Energy prices have spiraled out of control this year, with European gas prices surging some 600%. As temperatures are forecast to briefly dip below seasonal norms at the start of the week, short-term electricity prices surged. In France, power for delivery on Monday rallied to the highest level since a rare spike in 2009, while Germany prices were the third highest on record.
Rising prices have fueled inflation, a headache for policy makers already contending with the spread of coronavirus omicron variant just before the holiday season. Geopolitical tensions between Russia and Ukraine could also make things worse, with a potential invasion likely to send prices even higher.
Jeremy Weir, chief executive officer of commodities trader Trafigura Group, last month warned that Europe could experience rolling blackouts in case of a cold winter. And that was before Electricite de France SA said it was halting reactors accounting for 10% of the nation’s nuclear capacity, leaving the region at the mercy of weather at the height of winter in January and February.

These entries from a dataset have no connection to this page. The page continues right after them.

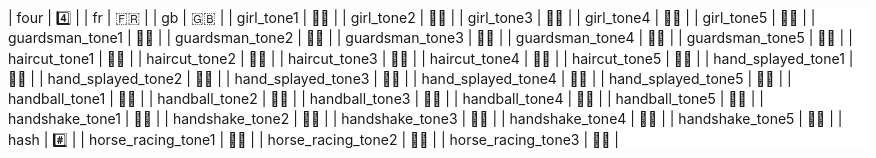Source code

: | four | 4️⃣ |
| fr | 🇫🇷 |
| gb | 🇬🇧 |
| girl\_tone1 | 👧🏻 |
| girl\_tone2 | 👧🏼 |
| girl\_tone3 | 👧🏽 |
| girl\_tone4 | 👧🏾 |
| girl\_tone5 | 👧🏿 |
| guardsman\_tone1 | 💂🏻 |
| guardsman\_tone2 | 💂🏼 |
| guardsman\_tone3 | 💂🏽 |
| guardsman\_tone4 | 💂🏾 |
| guardsman\_tone5 | 💂🏿 |
| haircut\_tone1 | 💇🏻 |
| haircut\_tone2 | 💇🏼 |
| haircut\_tone3 | 💇🏽 |
| haircut\_tone4 | 💇🏾 |
| haircut\_tone5 | 💇🏿 |
| hand\_splayed\_tone1 | 🖐🏻 |
| hand\_splayed\_tone2 | 🖐🏼 |
| hand\_splayed\_tone3 | 🖐🏽 |
| hand\_splayed\_tone4 | 🖐🏾 |
| hand\_splayed\_tone5 | 🖐🏿 |
| handball\_tone1 | 🤾🏻 |
| handball\_tone2 | 🤾🏼 |
| handball\_tone3 | 🤾🏽 |
| handball\_tone4 | 🤾🏾 |
| handball\_tone5 | 🤾🏿 |
| handshake\_tone1 | 🤝🏻 |
| handshake\_tone2 | 🤝🏼 |
| handshake\_tone3 | 🤝🏽 |
| handshake\_tone4 | 🤝🏾 |
| handshake\_tone5 | 🤝🏿 |
| hash | \#️⃣ |
| horse\_racing\_tone1 | 🏇🏻 |
| horse\_racing\_tone2 | 🏇🏼 |
| horse\_racing\_tone3 | 🏇🏽 |
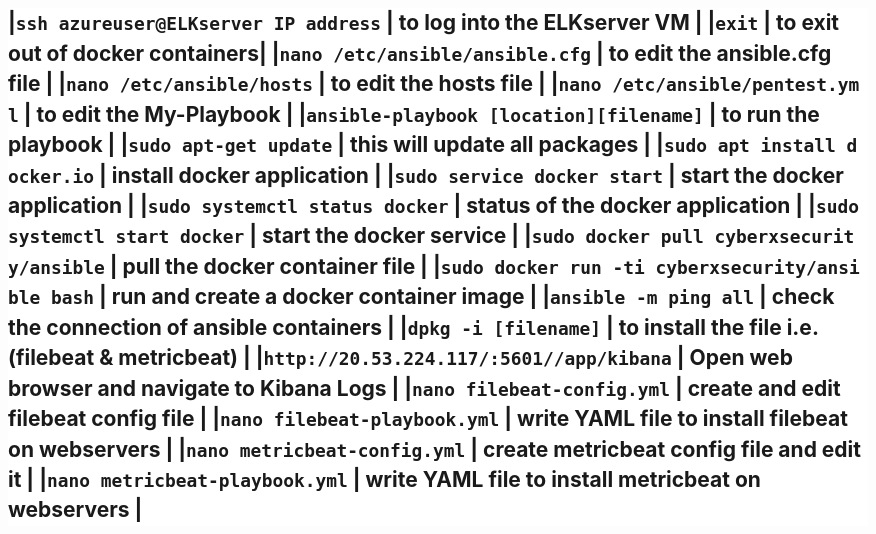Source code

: |`ssh azureuser@ELKserver IP address`                |  to log into the ELKserver VM                         |
|`exit`                                            | to exit out of docker containers|
|`nano /etc/ansible/ansible.cfg`                   |  to edit the ansible.cfg file                         |
|`nano /etc/ansible/hosts`                         |  to edit the hosts file                               |
|`nano /etc/ansible/pentest.yml`                   |  to edit the My-Playbook                              |
|`ansible-playbook [location][filename]`           |  to run the playbook                                  |
|`sudo apt-get update` 				                     |  this will update all packages                        |
|`sudo apt install docker.io`				               |  install docker application		                       |
|`sudo service docker start`				               |  start the docker application                         |
|`sudo systemctl status docker`				             |  status of the docker application                     |
|`sudo systemctl start docker`                     |  start the docker service                             |
|`sudo docker pull cyberxsecurity/ansible`	       |  pull the docker container file                       |
|`sudo docker run -ti cyberxsecurity/ansible bash` |  run and create a docker container image              |
|`ansible -m ping all`                             |  check the connection of ansible containers           |
|`dpkg -i [filename]`                              |  to install the file i.e. (filebeat & metricbeat)     |
|`http://20.53.224.117/:5601//app/kibana`           | Open web browser and navigate to Kibana Logs          |
|`nano filebeat-config.yml`                        | create and edit filebeat config file                  |
|`nano filebeat-playbook.yml`                      | write YAML file to install filebeat on webservers     |
|`nano metricbeat-config.yml`                      | create metricbeat config file and edit it             |
|`nano metricbeat-playbook.yml`                    | write YAML file to install metricbeat on webservers   |  
-----------------------------------------------------------------------------------------------------------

With nuclear outages biting, electricity producers will have to use more gas to keep the lights on. But Russia has signaled it may keep flows into Germany via the key Yamal-Europe pipeline capped, potentially forcing Europe to reply on its already depleted gas inventories. Storage sites are only 60% filled, a record low for this time of year.
In auctions on Sunday, just 4% of capacity was allocated to send gas through Germany’s Mallnow station, where the pipeline crossing Belarus and Poland terminates. That compares with about 35% of capacity that Russia has booked for most days this month. Russia has also opted against booking extra pipeline space to flow more gas through Ukraine on Monday.
Russian gas giant Gazprom PJSC will have a last change to reserve extra capacity at numerous within-day auctions overnight, potentially averting Monday’s crunch. The surge in prices in Europe has already forced metals smelters and fertilizer producers to curb output, threatening to derail the region’s economic recovery.
While traders expect more liquefied natural gas to come to rescue due to lower demand in Asia, cargo diversions will take some time and increased arrivals at European ports are unlikely to come before January.